**ARTICLE**:
— Start —
Technically you could use it. But it will have breakage problems when you go from the body to the engine, since the engine moves around on the rubber mounts.
Your biggest problem will be the connections and corrosion. Those replacement battery cable ends for the battery are notorious for corroding and creating high resistance. And you will also need the proper ends, and crimping tool for the large ring connectors for the other ends. Or I suppose you could use a torch and solder the ends on.
If it's pretty cold where you live right now, set a piece of that house wire outside overnight, and then try to bend it. That insulation they use gets pretty stiff whe it gets cold out.
As Franklin2 said premature breaking due to vibration will happen with the cable you have.
I make all my own battery cables from 1/0 welding cable. You can purchase the cable and ring eyes at any welding supply. I use the solder on ring eyes but you can also get the crimp on. I use both shrink tubing and liquid electrical tape at the ring eye connectors to seal the cable covering. The welding cable is very flexible and by using 1/0 there is very low resistance in the wire so you get minimal voltage drop.
— End —
**EXERCISE TASK 1**: In the battery cable discussion, where does it say welding cable and ring eyes can be bought?
**EXERCISE TASK 2**: Resume the battery cable discussion after its last sentence.

**STORED DATA**:
— Start —
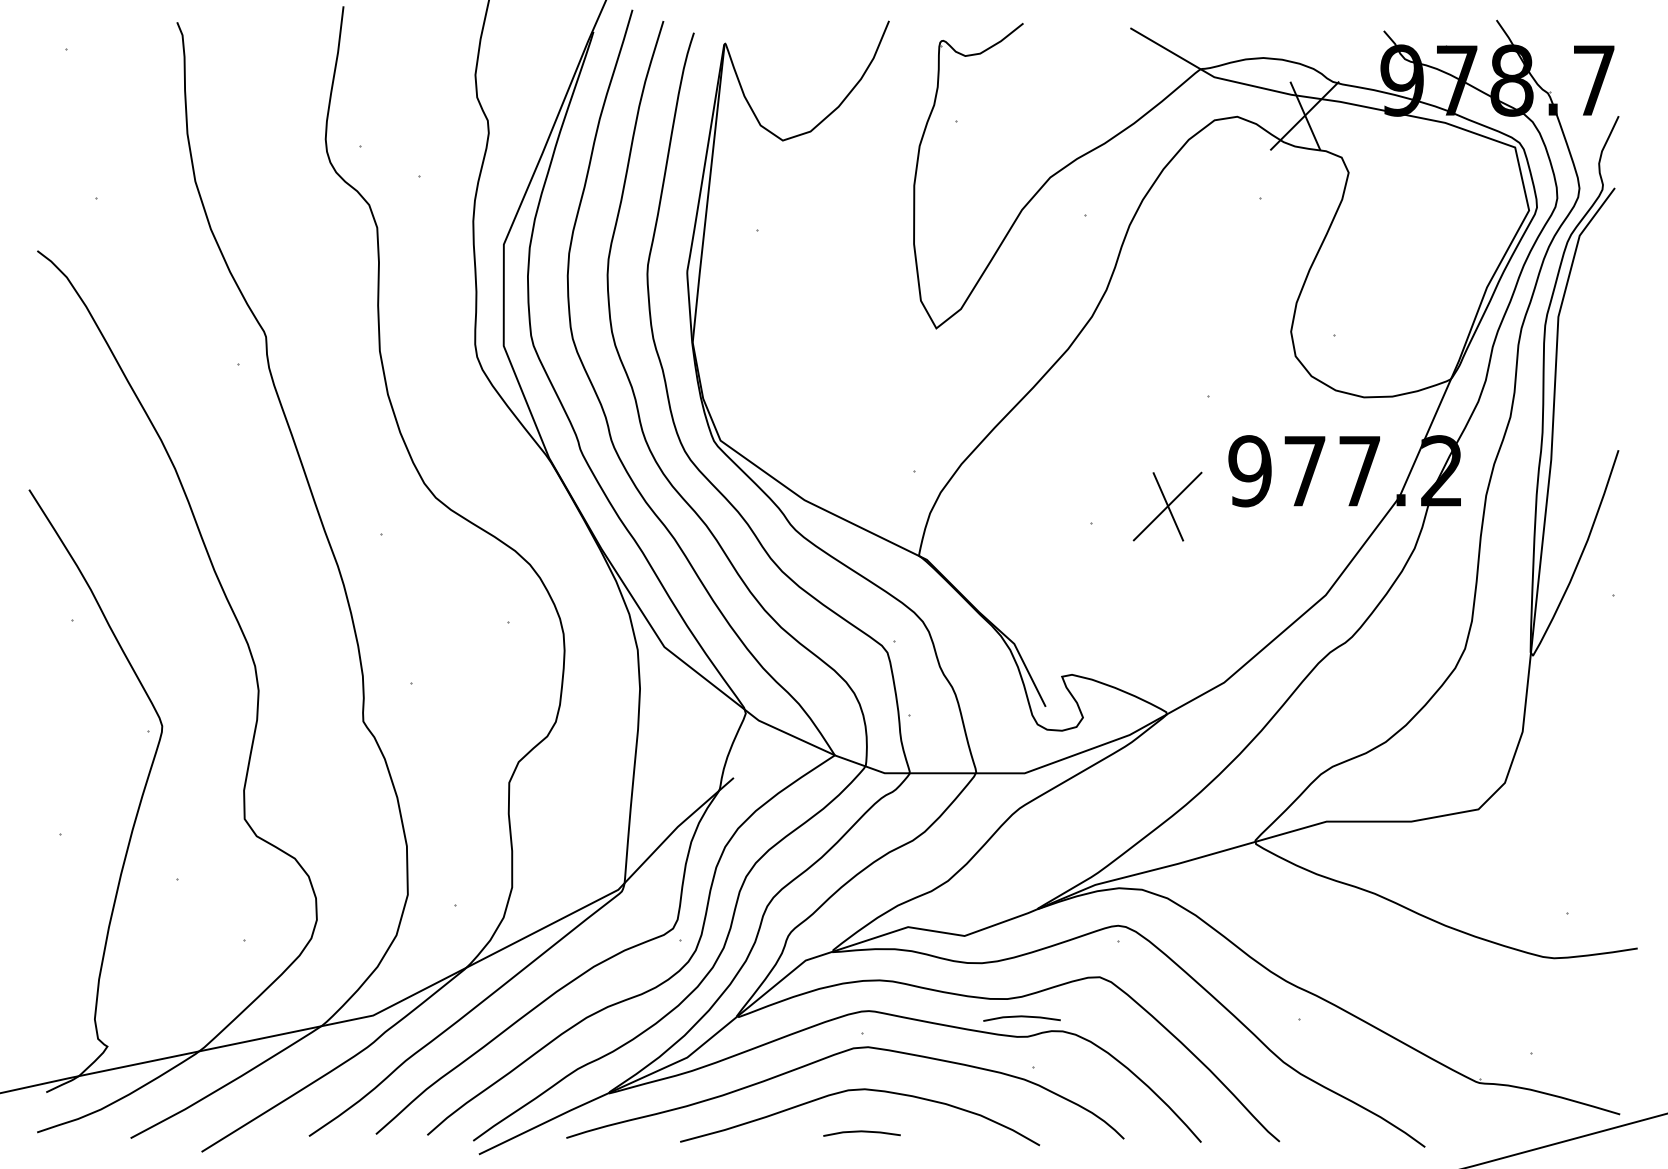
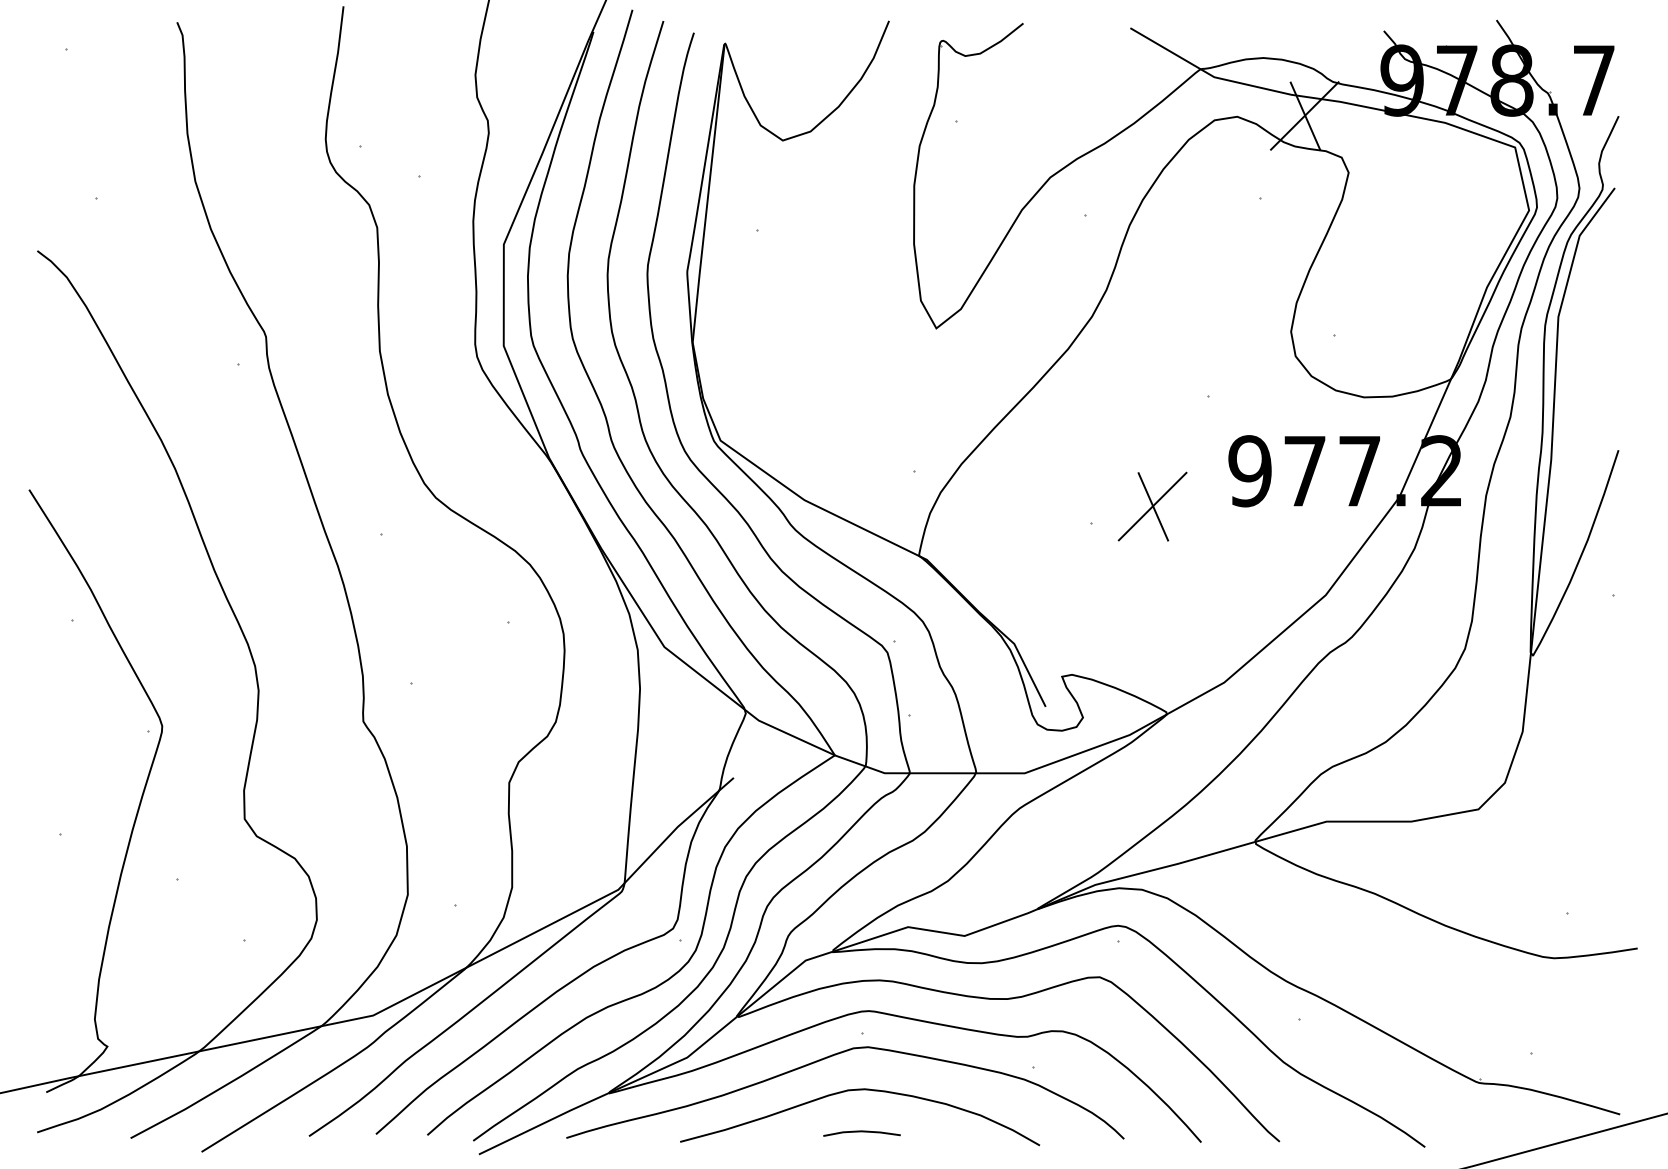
part at (1167, 506) position: (1167, 506) -> (1152, 506)
line at (1021, 1017): present -> none
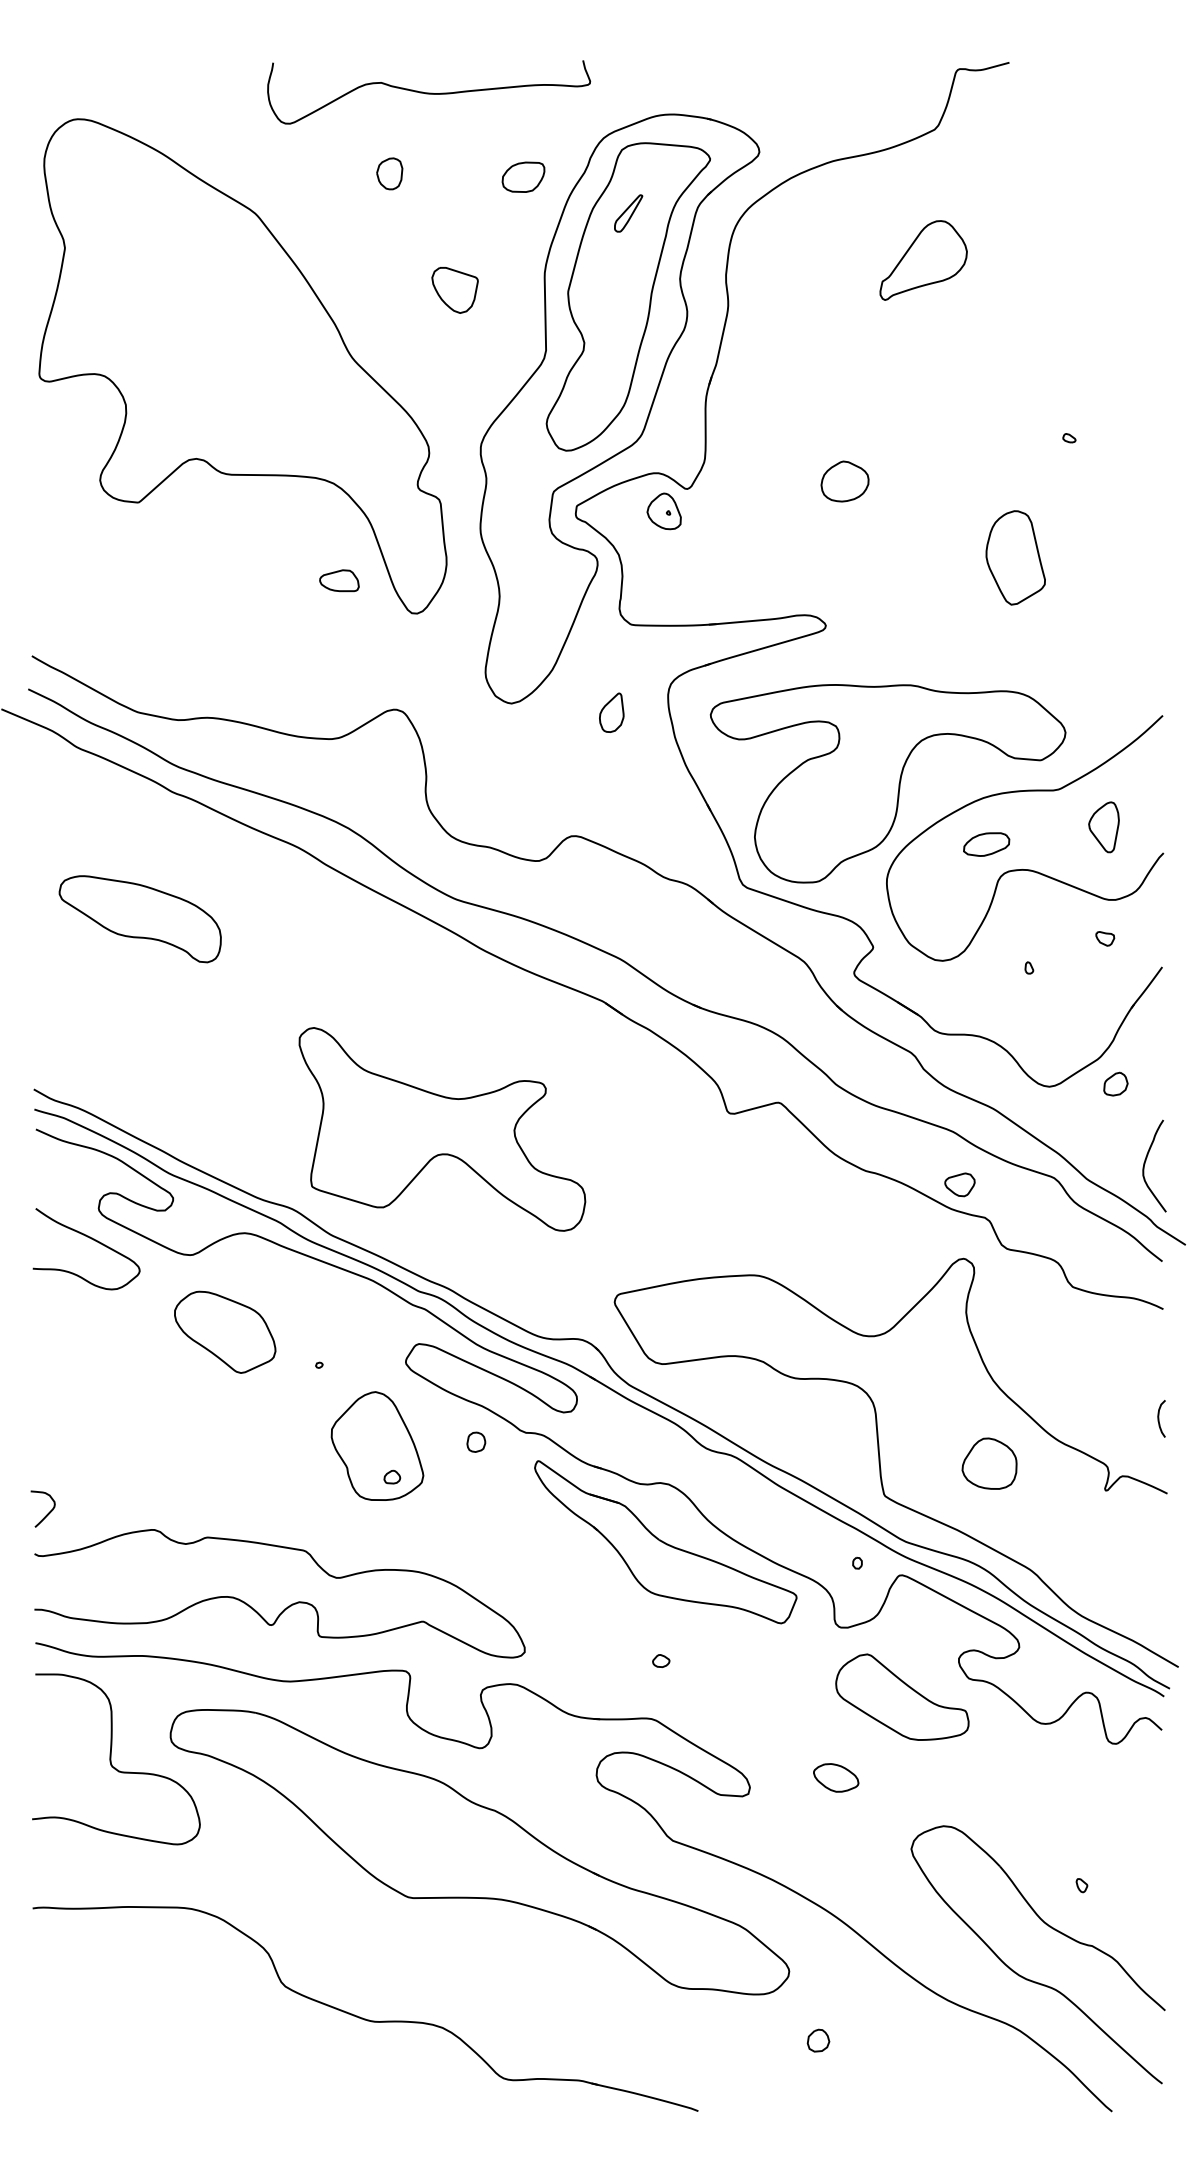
— End —
**TASK RESPONSE 1**: At any welding supply.

**TASK RESPONSE 2**:
1/0 wire is extreme over kill. 1-4 gauge is PLENTY of wire. Most people don't realize this , but electricity travel on the circumference of the wire- not though the center. More strands means more outer surface area which means it can handle more current, not the mention the ability to be more flexible.
Skin effect or current flowing on the outside portion of a wire only happens at radio frequencies. I forgot the frequency where this starts to take place.
Don't think of the skin effect as the current just flowing on the outside. What happens is the current becomes more dense at the outside of the conductor as the freq. increases.
Mike, I forgot the freq. range that happens at, too.. I know RF at anything above 1 Ghz gets pretty whispy and coax isn't very effective and it's better to go to waveguide. I think around 600 -800 meg is the point where the concentation on the outside is the highest.
Just to bring everybody else up to speed, we are dealing with DC current which has a frequency of zero, which makes the current equal throughout the wire.